**ACTIVITY**
What you return must match the records exactly, with every line included.

START SUPPLIED RECORDS

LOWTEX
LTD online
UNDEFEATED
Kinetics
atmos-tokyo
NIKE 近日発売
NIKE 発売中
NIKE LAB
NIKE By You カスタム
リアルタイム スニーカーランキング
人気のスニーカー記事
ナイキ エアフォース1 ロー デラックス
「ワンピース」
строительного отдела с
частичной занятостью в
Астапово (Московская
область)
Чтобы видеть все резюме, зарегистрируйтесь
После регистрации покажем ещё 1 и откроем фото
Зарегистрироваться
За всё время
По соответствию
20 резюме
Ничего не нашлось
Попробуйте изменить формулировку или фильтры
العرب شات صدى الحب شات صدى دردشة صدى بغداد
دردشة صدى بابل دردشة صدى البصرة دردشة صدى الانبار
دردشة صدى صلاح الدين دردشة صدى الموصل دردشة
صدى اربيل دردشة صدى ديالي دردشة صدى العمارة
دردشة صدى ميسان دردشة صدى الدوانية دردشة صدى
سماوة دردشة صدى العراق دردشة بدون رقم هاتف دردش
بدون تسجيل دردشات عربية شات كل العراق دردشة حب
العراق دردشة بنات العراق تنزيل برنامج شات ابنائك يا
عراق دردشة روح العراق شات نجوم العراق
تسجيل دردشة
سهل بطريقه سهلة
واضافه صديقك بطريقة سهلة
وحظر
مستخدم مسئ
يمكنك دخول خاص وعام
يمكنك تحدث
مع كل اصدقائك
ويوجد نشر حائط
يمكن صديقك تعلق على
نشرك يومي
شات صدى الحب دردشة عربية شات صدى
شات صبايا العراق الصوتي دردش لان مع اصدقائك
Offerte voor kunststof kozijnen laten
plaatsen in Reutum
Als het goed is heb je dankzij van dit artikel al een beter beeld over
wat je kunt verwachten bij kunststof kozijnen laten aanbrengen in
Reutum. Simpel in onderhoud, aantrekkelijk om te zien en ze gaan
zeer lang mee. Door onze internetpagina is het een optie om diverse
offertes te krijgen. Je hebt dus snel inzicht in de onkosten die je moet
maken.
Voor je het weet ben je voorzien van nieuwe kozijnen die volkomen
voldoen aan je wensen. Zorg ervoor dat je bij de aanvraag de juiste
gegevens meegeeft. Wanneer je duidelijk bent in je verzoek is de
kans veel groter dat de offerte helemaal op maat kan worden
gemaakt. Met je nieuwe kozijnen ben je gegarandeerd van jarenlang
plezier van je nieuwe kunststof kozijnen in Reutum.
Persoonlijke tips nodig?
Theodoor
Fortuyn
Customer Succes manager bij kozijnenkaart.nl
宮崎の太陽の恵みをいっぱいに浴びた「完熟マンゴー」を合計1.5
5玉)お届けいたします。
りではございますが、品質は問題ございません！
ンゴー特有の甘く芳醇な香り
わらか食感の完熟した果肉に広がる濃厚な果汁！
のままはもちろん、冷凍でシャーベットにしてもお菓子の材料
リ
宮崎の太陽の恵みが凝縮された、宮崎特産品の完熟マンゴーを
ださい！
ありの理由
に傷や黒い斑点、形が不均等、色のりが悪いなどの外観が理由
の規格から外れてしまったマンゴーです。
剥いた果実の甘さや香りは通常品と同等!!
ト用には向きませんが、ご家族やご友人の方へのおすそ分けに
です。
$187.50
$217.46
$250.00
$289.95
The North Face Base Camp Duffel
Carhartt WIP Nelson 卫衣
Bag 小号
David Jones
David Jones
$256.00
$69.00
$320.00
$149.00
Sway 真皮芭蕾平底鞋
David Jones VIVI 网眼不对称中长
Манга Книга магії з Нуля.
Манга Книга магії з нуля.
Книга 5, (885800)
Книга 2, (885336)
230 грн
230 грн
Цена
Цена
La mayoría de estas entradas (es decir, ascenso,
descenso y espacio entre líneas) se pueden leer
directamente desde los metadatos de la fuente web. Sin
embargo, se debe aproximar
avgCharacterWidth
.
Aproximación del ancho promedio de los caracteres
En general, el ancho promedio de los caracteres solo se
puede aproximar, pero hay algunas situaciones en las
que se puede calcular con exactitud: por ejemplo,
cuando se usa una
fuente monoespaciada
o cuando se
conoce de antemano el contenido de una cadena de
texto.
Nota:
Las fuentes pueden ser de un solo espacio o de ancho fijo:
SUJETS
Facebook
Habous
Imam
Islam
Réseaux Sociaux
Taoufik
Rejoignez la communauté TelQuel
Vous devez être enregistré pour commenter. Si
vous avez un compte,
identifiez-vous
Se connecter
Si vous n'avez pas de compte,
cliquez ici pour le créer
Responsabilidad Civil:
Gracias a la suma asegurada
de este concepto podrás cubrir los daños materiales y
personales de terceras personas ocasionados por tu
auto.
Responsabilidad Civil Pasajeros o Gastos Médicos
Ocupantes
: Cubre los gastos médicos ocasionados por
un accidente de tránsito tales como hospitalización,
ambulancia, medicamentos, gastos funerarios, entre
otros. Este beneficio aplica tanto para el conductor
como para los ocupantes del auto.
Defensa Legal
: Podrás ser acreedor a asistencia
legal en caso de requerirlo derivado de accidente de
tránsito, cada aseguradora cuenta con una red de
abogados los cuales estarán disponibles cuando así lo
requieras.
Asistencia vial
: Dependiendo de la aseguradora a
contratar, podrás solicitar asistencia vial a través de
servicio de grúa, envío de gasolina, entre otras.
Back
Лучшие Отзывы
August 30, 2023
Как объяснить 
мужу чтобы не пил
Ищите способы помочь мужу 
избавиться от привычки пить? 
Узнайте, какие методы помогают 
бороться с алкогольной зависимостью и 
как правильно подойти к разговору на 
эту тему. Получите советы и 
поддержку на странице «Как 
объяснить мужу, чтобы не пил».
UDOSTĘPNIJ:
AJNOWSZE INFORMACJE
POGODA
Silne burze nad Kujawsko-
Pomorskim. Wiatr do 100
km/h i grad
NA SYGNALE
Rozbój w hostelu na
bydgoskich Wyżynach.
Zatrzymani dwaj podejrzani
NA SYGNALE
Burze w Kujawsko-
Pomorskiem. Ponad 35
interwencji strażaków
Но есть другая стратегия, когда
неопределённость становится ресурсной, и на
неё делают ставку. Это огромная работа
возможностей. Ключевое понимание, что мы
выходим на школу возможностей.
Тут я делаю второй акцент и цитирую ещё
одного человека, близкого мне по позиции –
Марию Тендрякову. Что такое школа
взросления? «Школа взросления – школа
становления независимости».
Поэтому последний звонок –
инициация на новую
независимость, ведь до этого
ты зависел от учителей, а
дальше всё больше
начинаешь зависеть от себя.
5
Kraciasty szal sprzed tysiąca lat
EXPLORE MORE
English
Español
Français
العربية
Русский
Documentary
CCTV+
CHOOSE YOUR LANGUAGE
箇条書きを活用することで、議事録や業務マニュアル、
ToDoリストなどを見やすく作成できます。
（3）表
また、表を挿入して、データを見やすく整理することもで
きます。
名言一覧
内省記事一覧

END SUPPLIED RECORDS

**RESULT OF THE EXERCISE**
LOWTEX
LTD online
UNDEFEATED
Kinetics
atmos-tokyo
NIKE 近日発売
NIKE 発売中
NIKE LAB
NIKE By You カスタム
リアルタイム スニーカーランキング
人気のスニーカー記事
ナイキ エアフォース1 ロー デラックス
「ワンピース」
строительного отдела с
частичной занятостью в
Астапово (Московская
область)
Чтобы видеть все резюме, зарегистрируйтесь
После регистрации покажем ещё 1 и откроем фото
Зарегистрироваться
За всё время
По соответствию
20 резюме
Ничего не нашлось
Попробуйте изменить формулировку или фильтры
العرب شات صدى الحب شات صدى دردشة صدى بغداد
دردشة صدى بابل دردشة صدى البصرة دردشة صدى الانبار
دردشة صدى صلاح الدين دردشة صدى الموصل دردشة
صدى اربيل دردشة صدى ديالي دردشة صدى العمارة
دردشة صدى ميسان دردشة صدى الدوانية دردشة صدى
سماوة دردشة صدى العراق دردشة بدون رقم هاتف دردش
بدون تسجيل دردشات عربية شات كل العراق دردشة حب
العراق دردشة بنات العراق تنزيل برنامج شات ابنائك يا
عراق دردشة روح العراق شات نجوم العراق
تسجيل دردشة
سهل بطريقه سهلة
واضافه صديقك بطريقة سهلة
وحظر
مستخدم مسئ
يمكنك دخول خاص وعام
يمكنك تحدث
مع كل اصدقائك
ويوجد نشر حائط
يمكن صديقك تعلق على
نشرك يومي
شات صدى الحب دردشة عربية شات صدى
شات صبايا العراق الصوتي دردش لان مع اصدقائك
Offerte voor kunststof kozijnen laten
plaatsen in Reutum
Als het goed is heb je dankzij van dit artikel al een beter beeld over
wat je kunt verwachten bij kunststof kozijnen laten aanbrengen in
Reutum. Simpel in onderhoud, aantrekkelijk om te zien en ze gaan
zeer lang mee. Door onze internetpagina is het een optie om diverse
offertes te krijgen. Je hebt dus snel inzicht in de onkosten die je moet
maken.
Voor je het weet ben je voorzien van nieuwe kozijnen die volkomen
voldoen aan je wensen. Zorg ervoor dat je bij de aanvraag de juiste
gegevens meegeeft. Wanneer je duidelijk bent in je verzoek is de
kans veel groter dat de offerte helemaal op maat kan worden
gemaakt. Met je nieuwe kozijnen ben je gegarandeerd van jarenlang
plezier van je nieuwe kunststof kozijnen in Reutum.
Persoonlijke tips nodig?
Theodoor
Fortuyn
Customer Succes manager bij kozijnenkaart.nl
宮崎の太陽の恵みをいっぱいに浴びた「完熟マンゴー」を合計1.5
5玉)お届けいたします。
りではございますが、品質は問題ございません！
ンゴー特有の甘く芳醇な香り
わらか食感の完熟した果肉に広がる濃厚な果汁！
のままはもちろん、冷凍でシャーベットにしてもお菓子の材料
リ
宮崎の太陽の恵みが凝縮された、宮崎特産品の完熟マンゴーを
ださい！
ありの理由
に傷や黒い斑点、形が不均等、色のりが悪いなどの外観が理由
の規格から外れてしまったマンゴーです。
剥いた果実の甘さや香りは通常品と同等!!
ト用には向きませんが、ご家族やご友人の方へのおすそ分けに
です。
$187.50
$217.46
$250.00
$289.95
The North Face Base Camp Duffel
Carhartt WIP Nelson 卫衣
Bag 小号
David Jones
David Jones
$256.00
$69.00
$320.00
$149.00
Sway 真皮芭蕾平底鞋
David Jones VIVI 网眼不对称中长
Манга Книга магії з Нуля.
Манга Книга магії з нуля.
Книга 5, (885800)
Книга 2, (885336)
230 грн
230 грн
Цена
Цена
La mayoría de estas entradas (es decir, ascenso,
descenso y espacio entre líneas) se pueden leer
directamente desde los metadatos de la fuente web. Sin
embargo, se debe aproximar
avgCharacterWidth
.
Aproximación del ancho promedio de los caracteres
En general, el ancho promedio de los caracteres solo se
puede aproximar, pero hay algunas situaciones en las
que se puede calcular con exactitud: por ejemplo,
cuando se usa una
fuente monoespaciada
o cuando se
conoce de antemano el contenido de una cadena de
texto.
Nota:
Las fuentes pueden ser de un solo espacio o de ancho fijo:
SUJETS
Facebook
Habous
Imam
Islam
Réseaux Sociaux
Taoufik
Rejoignez la communauté TelQuel
Vous devez être enregistré pour commenter. Si
vous avez un compte,
identifiez-vous
Se connecter
Si vous n'avez pas de compte,
cliquez ici pour le créer
Responsabilidad Civil:
Gracias a la suma asegurada
de este concepto podrás cubrir los daños materiales y
personales de terceras personas ocasionados por tu
auto.
Responsabilidad Civil Pasajeros o Gastos Médicos
Ocupantes
: Cubre los gastos médicos ocasionados por
un accidente de tránsito tales como hospitalización,
ambulancia, medicamentos, gastos funerarios, entre
otros. Este beneficio aplica tanto para el conductor
como para los ocupantes del auto.
Defensa Legal
: Podrás ser acreedor a asistencia
legal en caso de requerirlo derivado de accidente de
tránsito, cada aseguradora cuenta con una red de
abogados los cuales estarán disponibles cuando así lo
requieras.
Asistencia vial
: Dependiendo de la aseguradora a
contratar, podrás solicitar asistencia vial a través de
servicio de grúa, envío de gasolina, entre otras.
Back
Лучшие Отзывы
August 30, 2023
Как объяснить 
мужу чтобы не пил
Ищите способы помочь мужу 
избавиться от привычки пить? 
Узнайте, какие методы помогают 
бороться с алкогольной зависимостью и 
как правильно подойти к разговору на 
эту тему. Получите советы и 
поддержку на странице «Как 
объяснить мужу, чтобы не пил».
UDOSTĘPNIJ:
AJNOWSZE INFORMACJE
POGODA
Silne burze nad Kujawsko-
Pomorskim. Wiatr do 100
km/h i grad
NA SYGNALE
Rozbój w hostelu na
bydgoskich Wyżynach.
Zatrzymani dwaj podejrzani
NA SYGNALE
Burze w Kujawsko-
Pomorskiem. Ponad 35
interwencji strażaków
Но есть другая стратегия, когда
неопределённость становится ресурсной, и на
неё делают ставку. Это огромная работа
возможностей. Ключевое понимание, что мы
выходим на школу возможностей.
Тут я делаю второй акцент и цитирую ещё
одного человека, близкого мне по позиции –
Марию Тендрякову. Что такое школа
взросления? «Школа взросления – школа
становления независимости».
Поэтому последний звонок –
инициация на новую
независимость, ведь до этого
ты зависел от учителей, а
дальше всё больше
начинаешь зависеть от себя.
5
Kraciasty szal sprzed tysiąca lat
EXPLORE MORE
English
Español
Français
العربية
Русский
Documentary
CCTV+
CHOOSE YOUR LANGUAGE
箇条書きを活用することで、議事録や業務マニュアル、
ToDoリストなどを見やすく作成できます。
（3）表
また、表を挿入して、データを見やすく整理することもで
きます。
名言一覧
内省記事一覧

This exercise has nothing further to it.